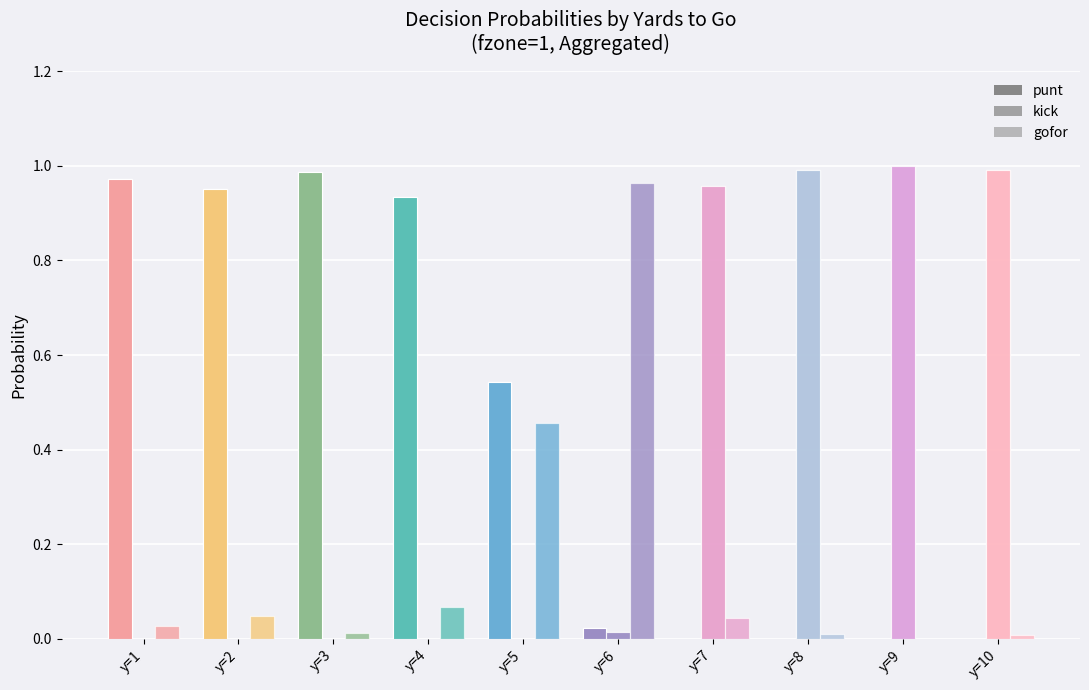

At which category is the sum across all series the highest?

y=1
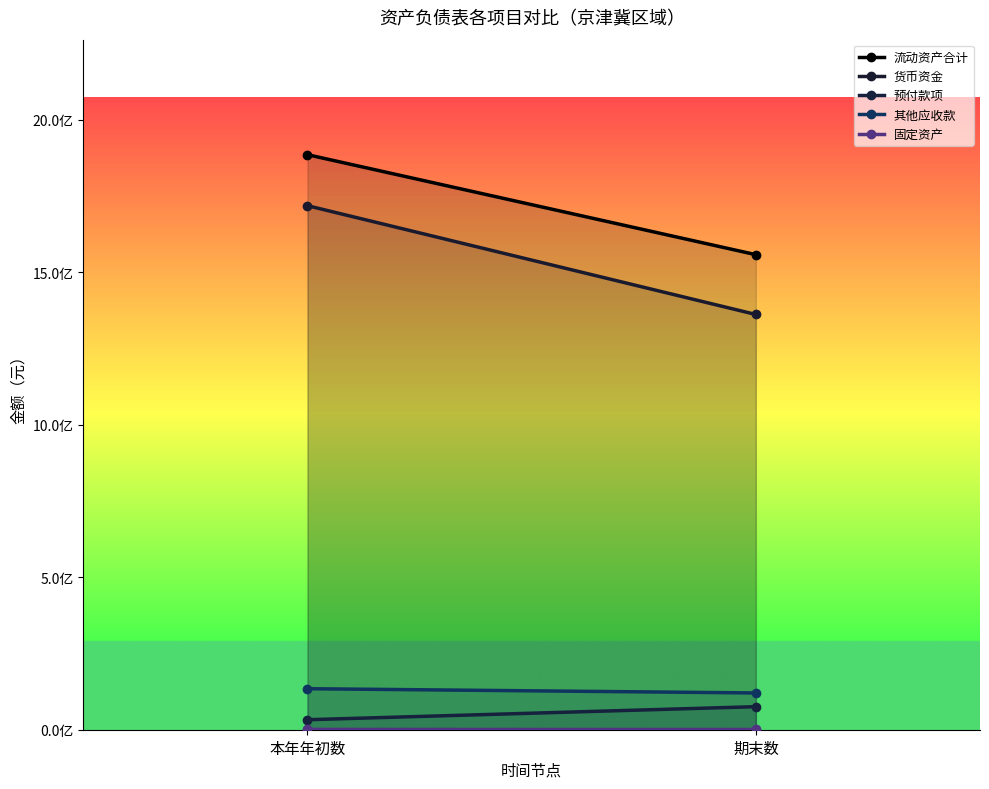

The 其他应收款 series shows 134529964.9 at 本年年初数. True or false?

True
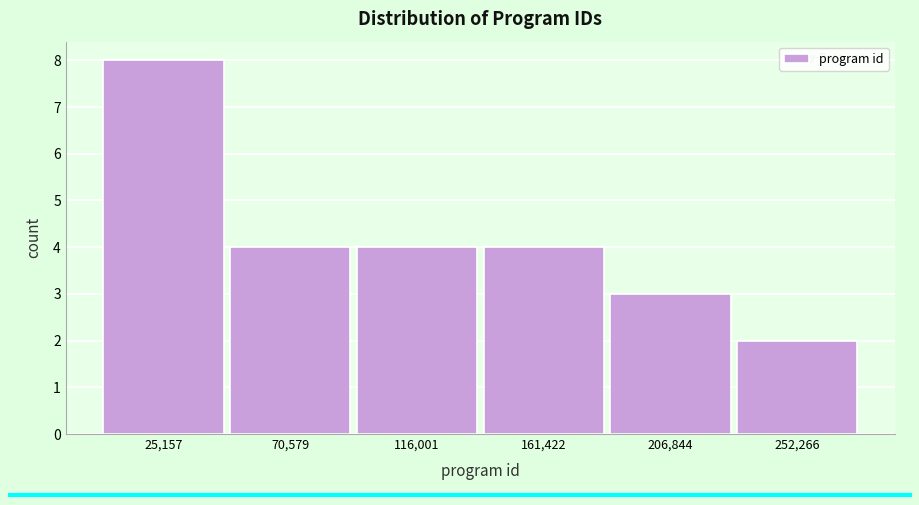

Which range on the x-axis has the tallest bar?

0 to 50000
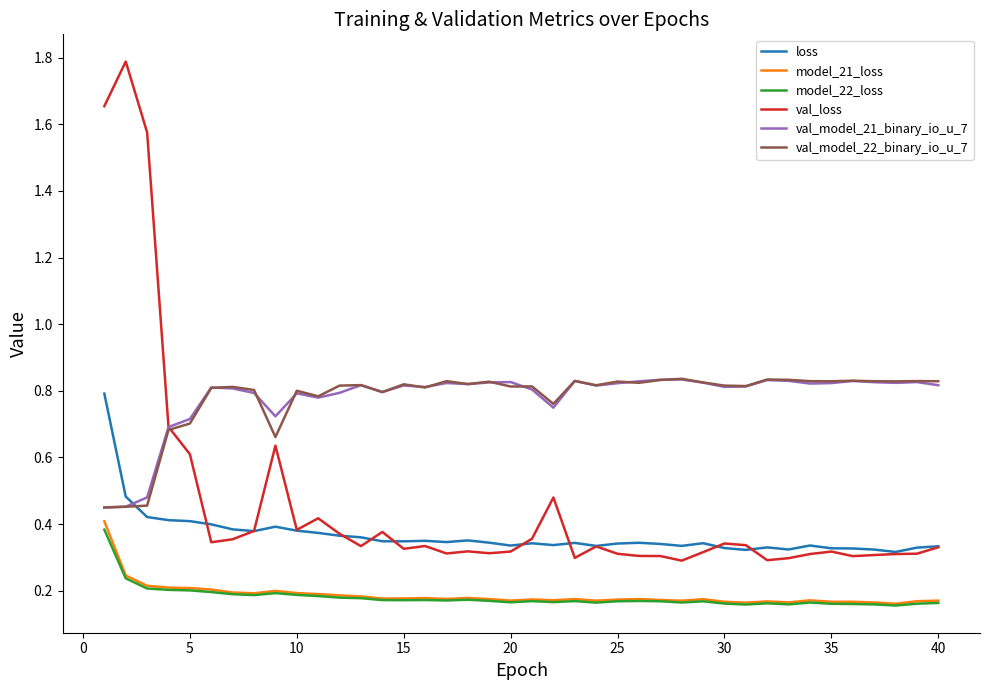

True or false: loss and model_21_loss intersect in this chart.

False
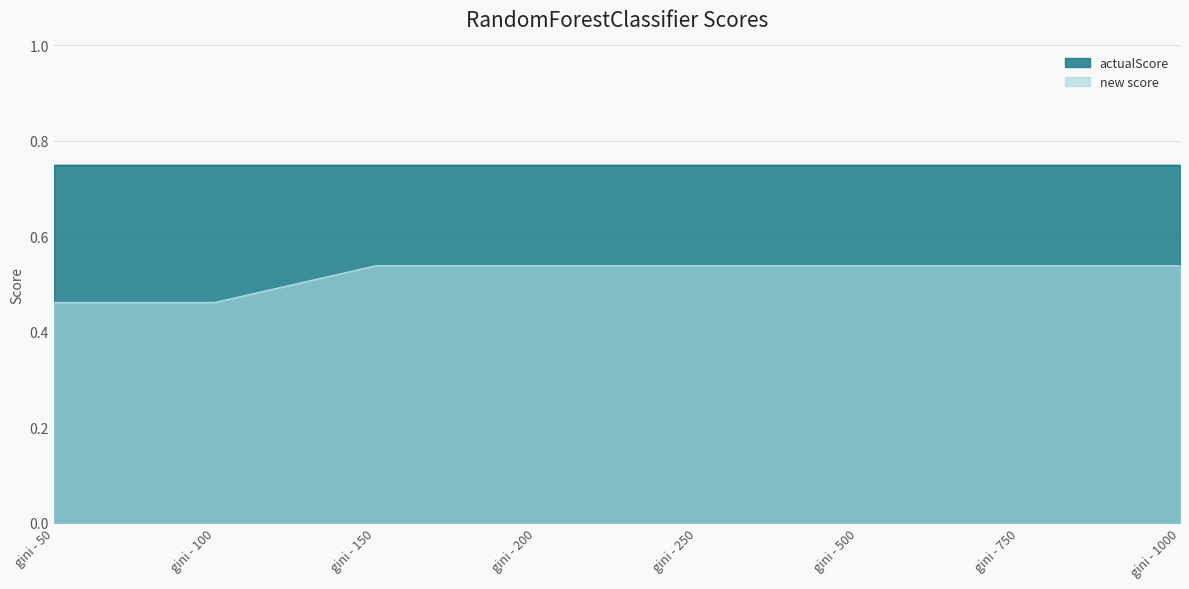

Rank the categories by value from highest to lowest.

gini - 150, gini - 200, gini - 250, gini - 500, gini - 750, gini - 1000, gini - 50, gini - 100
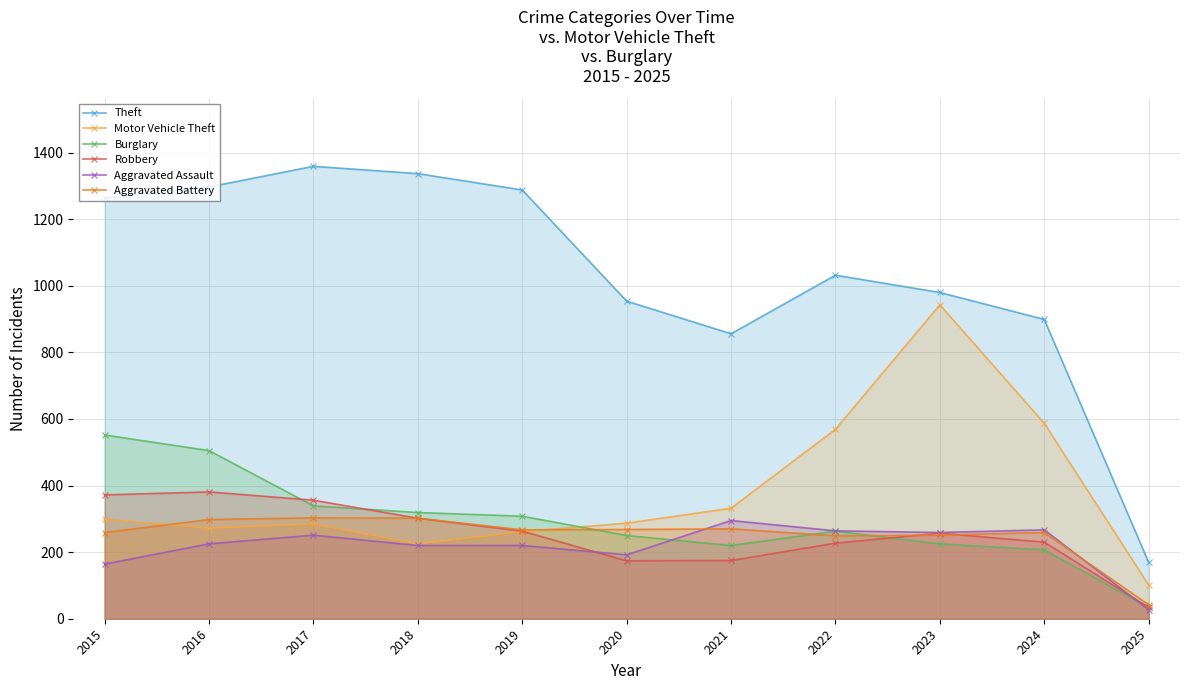

What is the smallest value displayed?

27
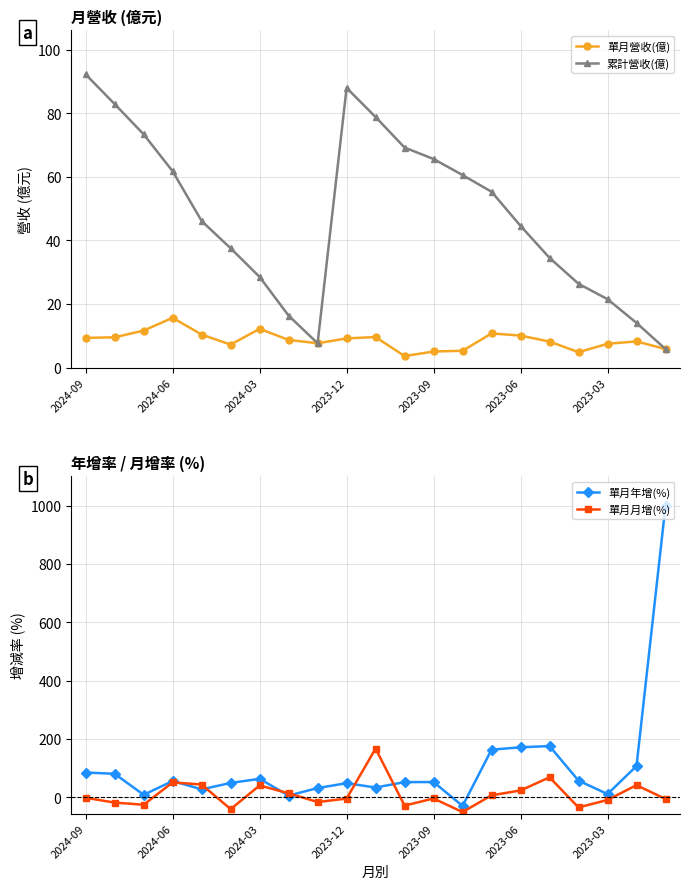

What is the average value of the 累計營收(億) series?

48.1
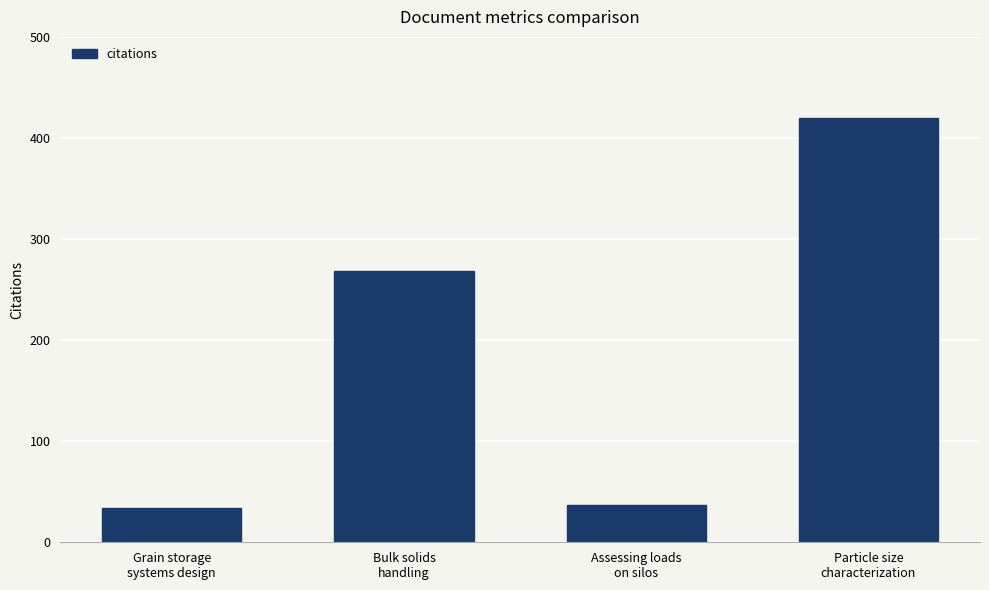

At which category does the chart reach its peak across all series?

Particle size
characterization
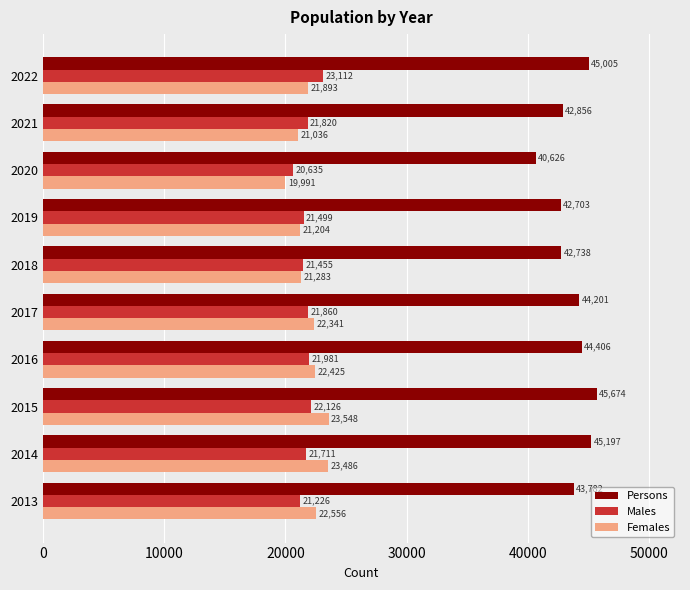

True or false: Females has a value of 14278 at 2022.

False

◆ THE PROBLEM ◆
Extract from the listing each line that contains the word "True". Treat uppercase and lowercase letters as different.

◆ OUTPUT FOR THIS EXERCISE ◆
The 其他应收款 series shows 134529964.9 at 本年年初数. True or false?
True
True or false: loss and model_21_loss intersect in this chart.
True or false: Females has a value of 14278 at 2022.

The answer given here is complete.